I lasted through a single reading after mine, and then uprooted, leaving the room and wandering towards the restroom. I wasn’t depressed, but the emotional energy was so great, I just couldn’t sit still. I was shaking more than I’d ever shaken, and, when I was halfway down the hall, an intermission was announced. I walked past the restrooms, knowing they’d be filled in about 10 seconds, and took of my shoes, sprinting down another hallway, trying to burn off some energy. Then another, until I was certain I was well-hidden in the bowels of my high school Crouching in an indentation of a doorway, I began to cry, sort of. More like taking heaving, dry sobbing breaths than letting tears fall. It only lasted about 15 seconds. I quickly realized I wasn’t all that sad, just a little overwhelmed. I wandered down farther, weaseled my way through a locked grate partitioner into another hall, and, seeing a door, opened it, jammed my shoes in the jamb so that I wouldn’t get locked out, and slid barefoot into a back parking lot. The rain that had attacked the area all day had stopped, and, realizing that the cold puddles on my bare feet was calming, I slipped through the lot. Having finished, I retrieved my shoes, went inside, and back through the grate. Immediately, I saw M running toward me. I ran to her as well, apologizing. I’d suddenly realized that I’d probably given most of the room a bit of a scare. She ignored my apologies and walked me back to the library where the event was held. I entered the door to two things. First, the teacher advisor of Calliope was walking toward me. She declared me "a natural" and smiled when I told her I’d decided to drop my lunch and take her creative writing class the next year. Halfway through our conversation, C2, who is not in any way an affectionate guy, hugged me for the first time. He practically clotheslined me, only keeping me from falling backward with his tight hold. "Dude, that was AMAZING…I’m so proud of you!" In retrospect, I think that was my favorite moment of the night.
The intermission ended, and we sat back down. The next 2 hours were filled with more poetry. One girl came out as a lesbian to her parents in her poetry reading. Her dad actually left the room, but returned a few minutes later and walked out with his daughter and wife in each hand.
At the conclusion of the event, I retrieved my things. Some cosmic magic, however, drew me across the room to C. He grinned and hugged me, telling me he was glad I’d read. I thanked him for his encouragement and his "lovely introduction", which he laughed at (way too loud, as always).

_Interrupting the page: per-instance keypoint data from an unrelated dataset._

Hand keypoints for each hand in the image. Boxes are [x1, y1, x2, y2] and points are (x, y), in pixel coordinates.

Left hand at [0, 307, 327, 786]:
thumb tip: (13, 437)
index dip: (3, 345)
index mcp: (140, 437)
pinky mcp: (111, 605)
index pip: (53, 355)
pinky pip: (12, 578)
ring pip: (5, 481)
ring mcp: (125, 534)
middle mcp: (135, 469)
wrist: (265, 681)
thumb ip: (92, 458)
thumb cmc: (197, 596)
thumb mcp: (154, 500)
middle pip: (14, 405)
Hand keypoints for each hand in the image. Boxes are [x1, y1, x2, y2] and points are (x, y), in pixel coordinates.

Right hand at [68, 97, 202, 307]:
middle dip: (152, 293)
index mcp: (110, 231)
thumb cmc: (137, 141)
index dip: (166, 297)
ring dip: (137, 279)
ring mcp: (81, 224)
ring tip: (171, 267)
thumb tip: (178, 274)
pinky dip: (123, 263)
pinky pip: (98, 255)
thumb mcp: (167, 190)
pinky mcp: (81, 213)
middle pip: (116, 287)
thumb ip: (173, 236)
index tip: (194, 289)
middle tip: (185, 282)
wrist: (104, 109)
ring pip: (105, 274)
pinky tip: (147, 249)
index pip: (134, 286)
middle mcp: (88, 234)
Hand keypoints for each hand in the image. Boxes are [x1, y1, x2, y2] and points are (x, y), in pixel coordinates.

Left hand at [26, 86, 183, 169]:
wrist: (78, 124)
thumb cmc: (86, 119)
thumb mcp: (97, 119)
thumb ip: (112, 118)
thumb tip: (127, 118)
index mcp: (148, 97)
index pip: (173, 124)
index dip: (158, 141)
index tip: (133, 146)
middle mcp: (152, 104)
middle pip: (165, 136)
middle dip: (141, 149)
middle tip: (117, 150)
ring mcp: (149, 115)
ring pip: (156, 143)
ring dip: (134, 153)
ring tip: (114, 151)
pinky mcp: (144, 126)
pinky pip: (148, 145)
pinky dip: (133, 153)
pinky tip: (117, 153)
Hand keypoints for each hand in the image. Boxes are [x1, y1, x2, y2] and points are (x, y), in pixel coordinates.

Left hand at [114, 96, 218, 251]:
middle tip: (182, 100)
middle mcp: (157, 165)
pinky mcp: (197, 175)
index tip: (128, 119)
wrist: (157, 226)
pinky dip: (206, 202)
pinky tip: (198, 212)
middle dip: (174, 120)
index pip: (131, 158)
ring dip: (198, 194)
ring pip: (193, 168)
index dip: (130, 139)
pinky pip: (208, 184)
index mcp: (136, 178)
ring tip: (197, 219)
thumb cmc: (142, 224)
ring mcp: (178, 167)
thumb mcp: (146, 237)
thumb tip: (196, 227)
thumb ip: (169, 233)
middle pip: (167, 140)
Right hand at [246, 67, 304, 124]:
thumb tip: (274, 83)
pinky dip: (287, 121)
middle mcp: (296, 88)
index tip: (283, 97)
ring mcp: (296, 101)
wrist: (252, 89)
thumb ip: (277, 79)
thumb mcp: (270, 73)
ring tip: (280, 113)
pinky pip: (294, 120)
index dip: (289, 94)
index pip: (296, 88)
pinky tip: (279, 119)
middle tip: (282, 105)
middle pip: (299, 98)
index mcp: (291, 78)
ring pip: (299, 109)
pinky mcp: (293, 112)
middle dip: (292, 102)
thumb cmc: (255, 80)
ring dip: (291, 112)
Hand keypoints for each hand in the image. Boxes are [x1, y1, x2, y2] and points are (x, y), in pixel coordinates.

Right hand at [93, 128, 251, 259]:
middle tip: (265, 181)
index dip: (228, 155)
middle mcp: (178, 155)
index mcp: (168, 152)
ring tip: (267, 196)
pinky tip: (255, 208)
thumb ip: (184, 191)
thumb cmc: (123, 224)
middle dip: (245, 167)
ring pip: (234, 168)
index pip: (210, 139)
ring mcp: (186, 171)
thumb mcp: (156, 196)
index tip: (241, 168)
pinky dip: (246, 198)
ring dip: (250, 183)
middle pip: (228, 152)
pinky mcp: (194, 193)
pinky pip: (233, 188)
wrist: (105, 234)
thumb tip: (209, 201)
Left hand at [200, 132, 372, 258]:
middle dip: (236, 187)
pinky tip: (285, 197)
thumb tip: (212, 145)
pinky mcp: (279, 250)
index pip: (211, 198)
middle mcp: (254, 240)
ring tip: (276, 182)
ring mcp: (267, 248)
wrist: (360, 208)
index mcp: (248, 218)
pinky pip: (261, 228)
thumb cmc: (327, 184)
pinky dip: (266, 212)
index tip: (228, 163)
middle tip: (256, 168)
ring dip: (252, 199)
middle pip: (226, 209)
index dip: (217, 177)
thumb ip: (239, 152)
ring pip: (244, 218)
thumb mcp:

I went home to a dark and empty house. I got halfway through a bowl of Rice Chex before I realized something important. The Voices, in my head, had been the ones who had always encouraged me to commit suicide. They had been for 7 years, since I was 9. But the sound in my head was different, as I sat alone with my cereal in an empty house. Dead silence. No Voices. Just me. That’s when I cried for real. The words "End of an Era" came to mind, and they keep cropping up for me. I feel like it’s over. I’ve finally gotten past the events of last summer, and the Voices seem to have left the building. All that’s left is an agreement I had with them, made last spring. If I haven’t accomplished anything of worth by May 23, 2010, I would have to "Leave". The Voices don’t like referring to suicide for what it is. However, things seem so good right now, I’m almost ready to tear up the written agreement. Perhaps getting past all this is the one thing I’m to accomplish that’s worth something. I don’t know yet.
I do know that after three days, there are still no Voices. And that I’ve put away my bloody scissors and bought myself a shiny razor-blade utility knife, in celebration that I trust myself enough to use it for what it was meant to be used for- NOT for cutting people.
Keep me in your prayers, guys, that things continue to get better. I’ll keep all of you in mine.